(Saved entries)

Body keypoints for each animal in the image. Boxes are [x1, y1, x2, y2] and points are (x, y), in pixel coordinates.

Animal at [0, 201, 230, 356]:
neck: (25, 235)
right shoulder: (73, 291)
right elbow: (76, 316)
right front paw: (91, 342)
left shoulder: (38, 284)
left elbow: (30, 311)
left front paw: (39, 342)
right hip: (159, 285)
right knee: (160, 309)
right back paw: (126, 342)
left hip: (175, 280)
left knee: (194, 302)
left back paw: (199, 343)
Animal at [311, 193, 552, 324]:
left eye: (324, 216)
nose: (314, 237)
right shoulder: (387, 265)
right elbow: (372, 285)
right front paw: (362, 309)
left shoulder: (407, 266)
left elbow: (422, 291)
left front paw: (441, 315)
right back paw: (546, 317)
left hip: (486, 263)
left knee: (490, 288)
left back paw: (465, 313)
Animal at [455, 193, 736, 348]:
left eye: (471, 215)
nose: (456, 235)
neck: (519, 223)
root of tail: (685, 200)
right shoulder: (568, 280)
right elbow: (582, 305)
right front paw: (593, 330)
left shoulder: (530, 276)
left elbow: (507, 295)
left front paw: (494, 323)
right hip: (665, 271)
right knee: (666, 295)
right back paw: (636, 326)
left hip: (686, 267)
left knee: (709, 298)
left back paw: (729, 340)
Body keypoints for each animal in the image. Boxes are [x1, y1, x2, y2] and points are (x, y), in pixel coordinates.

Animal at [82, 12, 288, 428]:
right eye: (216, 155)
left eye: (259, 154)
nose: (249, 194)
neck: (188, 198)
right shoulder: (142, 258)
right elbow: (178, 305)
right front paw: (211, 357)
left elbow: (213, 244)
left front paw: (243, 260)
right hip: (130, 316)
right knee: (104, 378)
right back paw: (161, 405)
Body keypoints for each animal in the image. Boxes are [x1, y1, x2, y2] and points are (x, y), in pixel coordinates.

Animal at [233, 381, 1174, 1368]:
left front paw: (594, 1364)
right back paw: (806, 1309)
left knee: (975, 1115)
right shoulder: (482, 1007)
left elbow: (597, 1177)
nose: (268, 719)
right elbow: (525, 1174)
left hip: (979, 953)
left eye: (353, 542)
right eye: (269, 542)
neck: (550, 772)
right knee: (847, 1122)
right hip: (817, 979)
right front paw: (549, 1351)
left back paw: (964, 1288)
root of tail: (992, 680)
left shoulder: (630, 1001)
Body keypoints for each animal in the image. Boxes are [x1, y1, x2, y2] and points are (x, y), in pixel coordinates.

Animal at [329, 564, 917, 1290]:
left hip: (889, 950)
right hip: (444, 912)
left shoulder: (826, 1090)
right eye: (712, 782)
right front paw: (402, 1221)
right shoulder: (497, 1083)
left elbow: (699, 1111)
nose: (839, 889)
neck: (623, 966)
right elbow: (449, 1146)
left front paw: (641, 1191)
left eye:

* **What is needed**
Using the data above, repeat exactly the lines that begin at the line with "left front paw: (243, 260)" and end at the line with "left front paw: (594, 1364)", both ends included.

* **Response**
left front paw: (243, 260)
right hip: (130, 316)
right knee: (104, 378)
right back paw: (161, 405)
Body keypoints for each animal in the image. Boxes are [x1, y1, x2, y2] and points are (x, y), in pixel coordinates.

Animal at [233, 381, 1174, 1368]:
left front paw: (594, 1364)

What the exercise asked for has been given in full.